*Listed entries*.
Segment Open
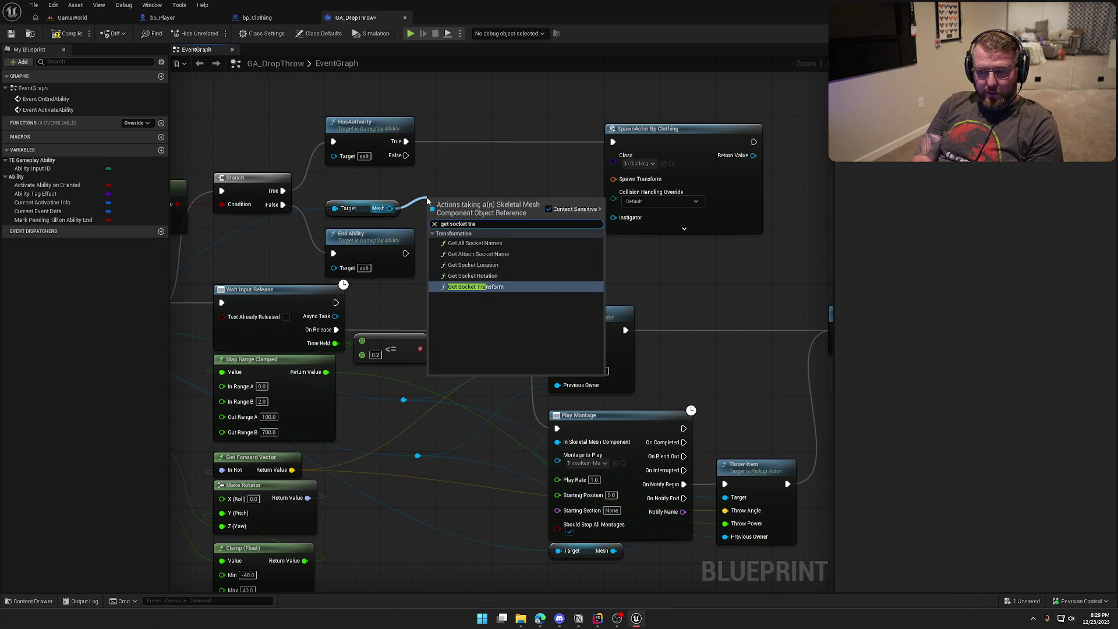
left_click(508, 287)
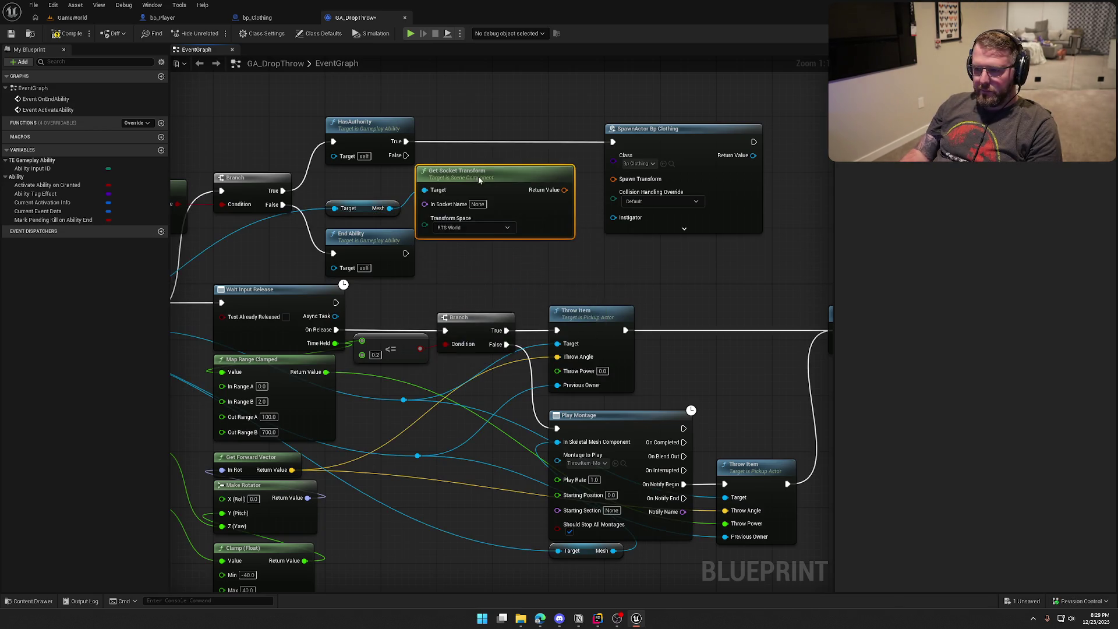
left_click(484, 204)
type("RightH")
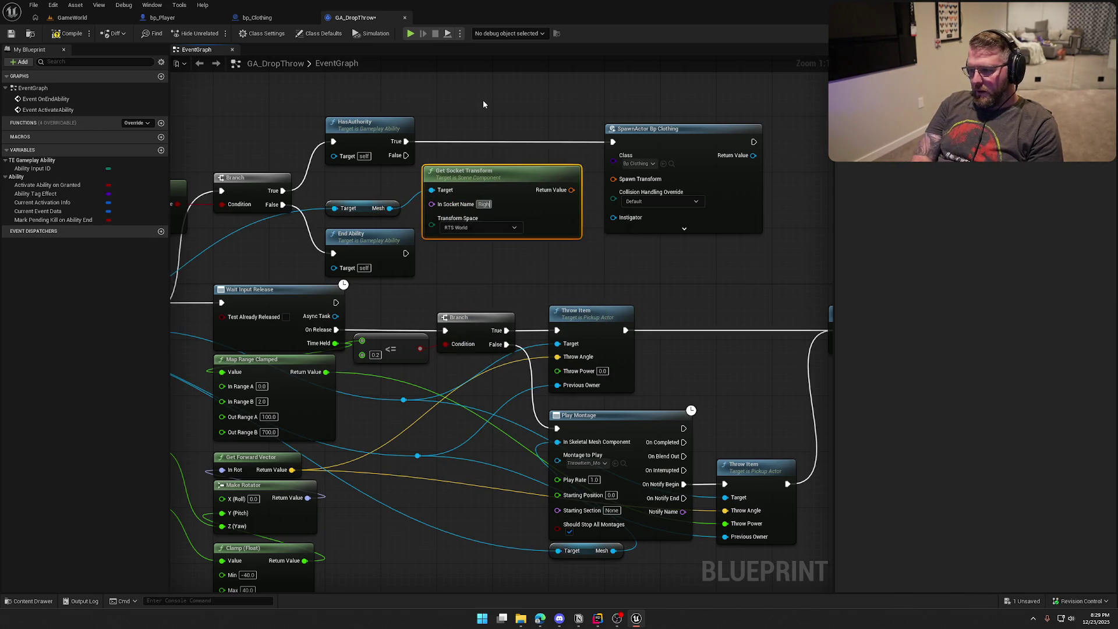
key("Return")
left_click(483, 105)
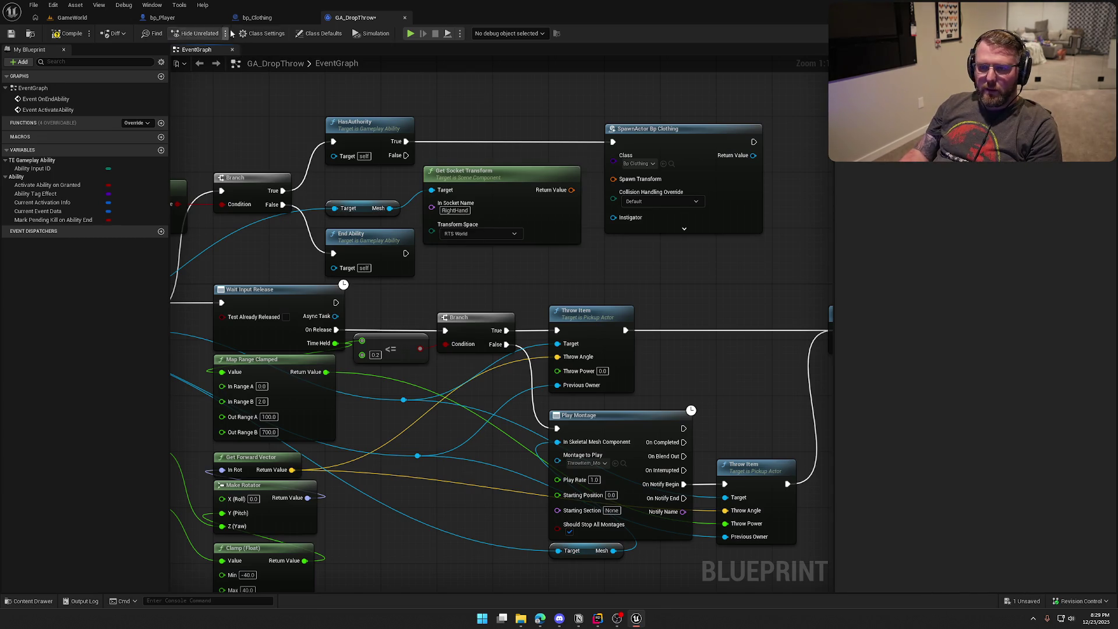
Step: Confirm the RightHand socket name in the DA_Clothes data asset used by bp_Clothing
left_click(257, 17)
left_click(5, 432)
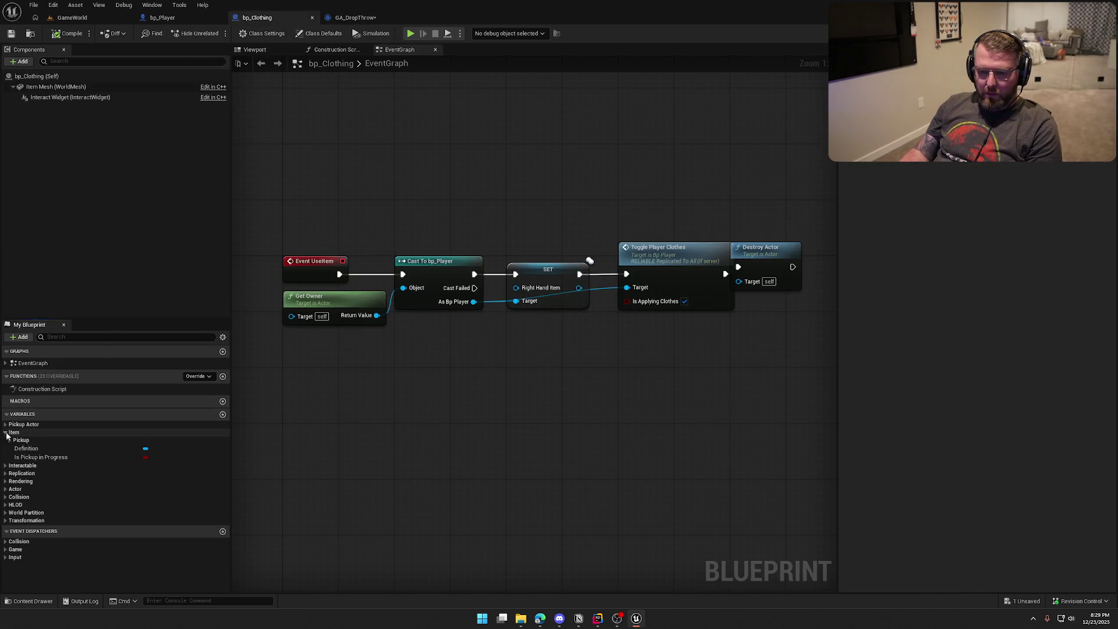
left_click(26, 448)
double_click(26, 448)
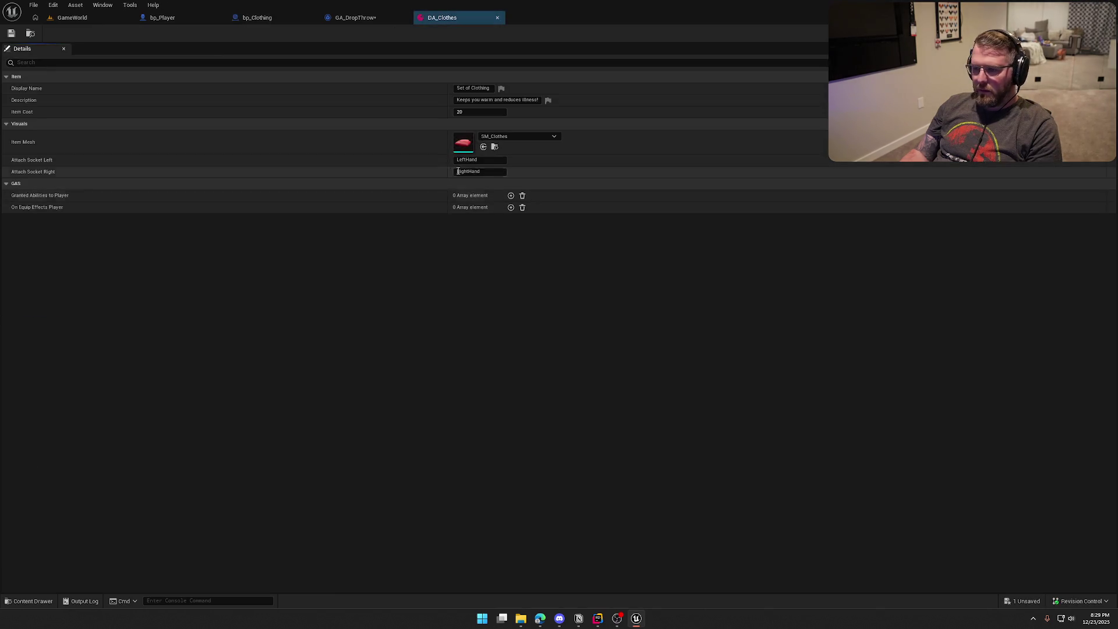
left_click(487, 174)
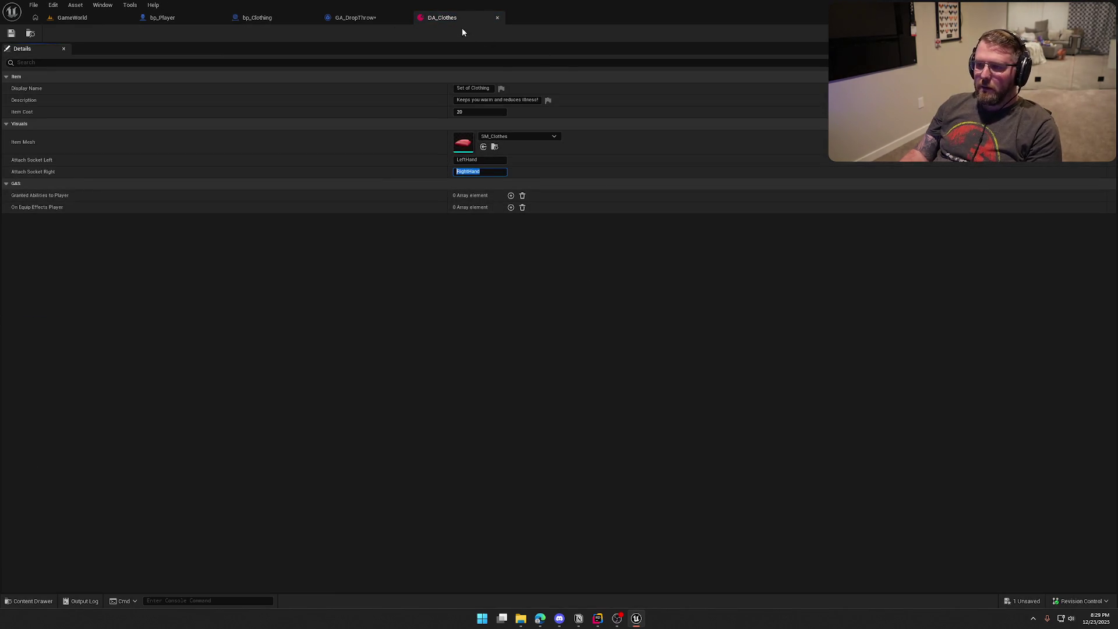
middle_click(447, 22)
left_click(454, 210)
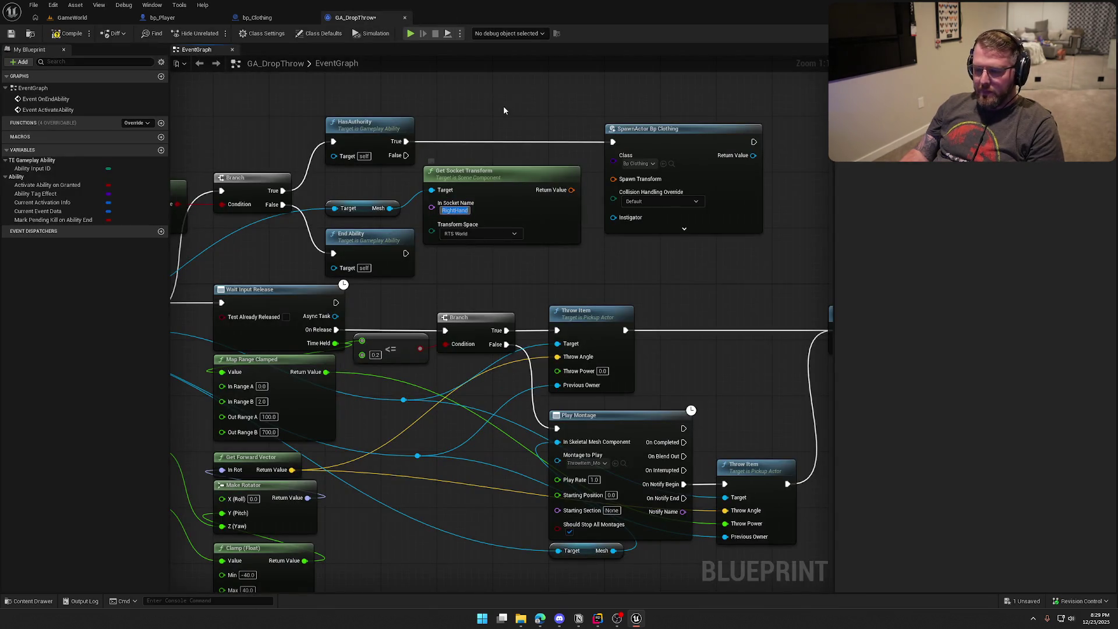
Step: Feed the socket transform into Spawn Transform and set collision to Try To Adjust Location, But Always Spawn
mouse_move(511, 184)
left_mouse_down()
mouse_move(517, 170)
mouse_move(612, 179)
left_mouse_up()
left_click(595, 196)
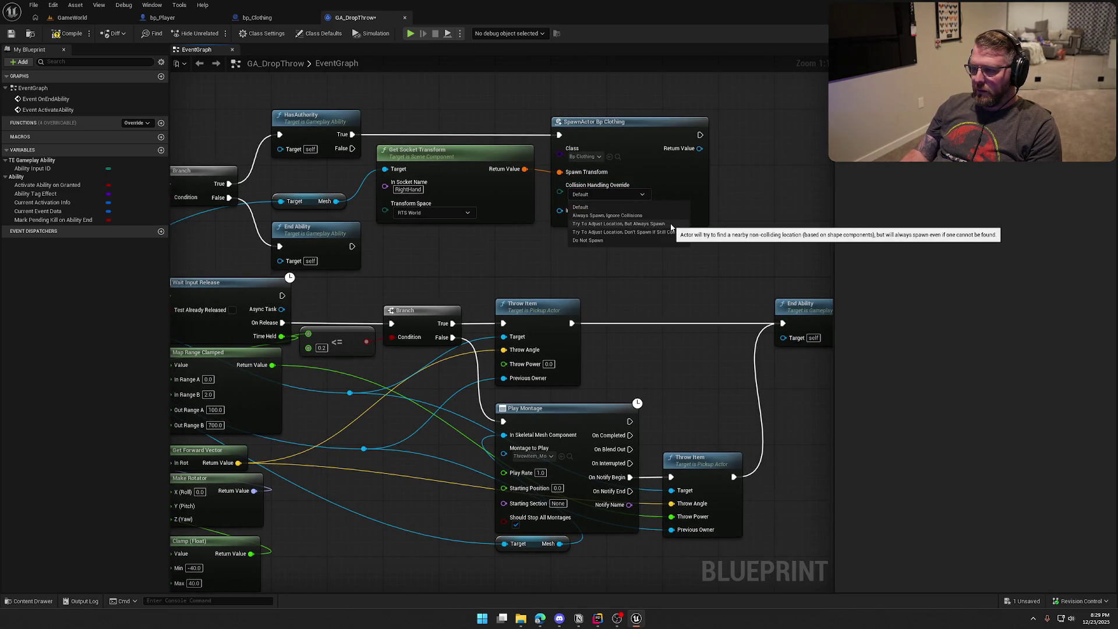
left_click(670, 225)
mouse_move(658, 263)
left_mouse_down()
mouse_move(602, 261)
mouse_move(579, 273)
left_mouse_up()
left_click(403, 191)
left_click_drag(272, 222, 358, 193)
left_click(358, 193)
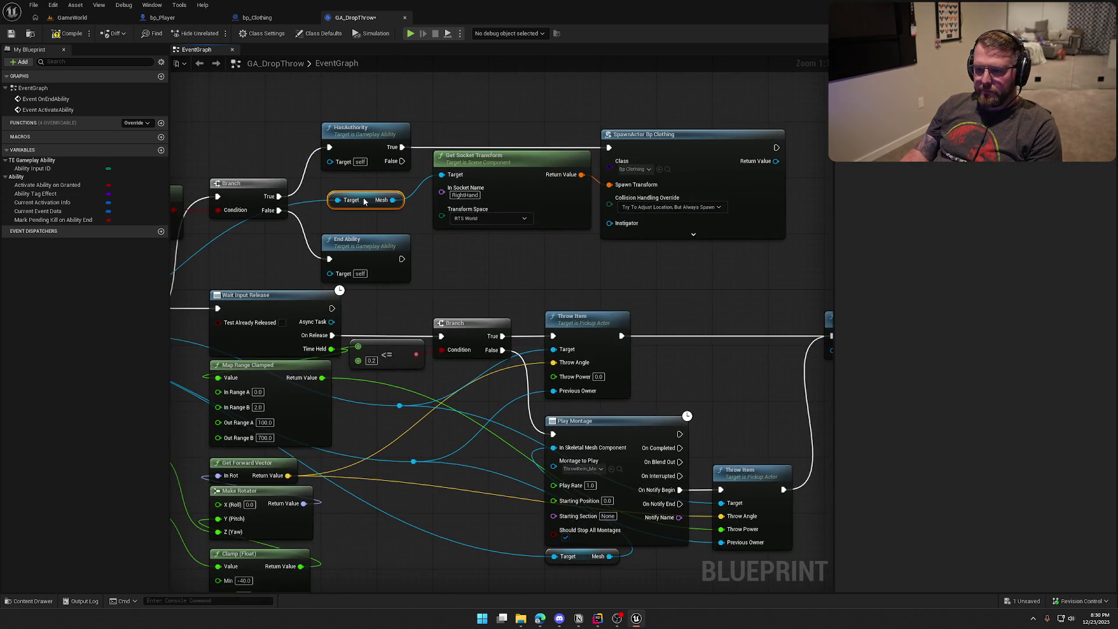
left_click(362, 207)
Segment Closed
*Activity*.
Exact copy, pictures excluded: repeat the lines from the top of the material through the line with "left_click(454, 210)".

*Finished task*.
left_click(508, 287)
left_click(484, 204)
type("RightH")
key("Return")
left_click(483, 105)
Step: Confirm the RightHand socket name in the DA_Clothes data asset used by bp_Clothing
left_click(257, 17)
left_click(5, 432)
left_click(26, 448)
double_click(26, 448)
left_click(487, 174)
middle_click(447, 22)
left_click(454, 210)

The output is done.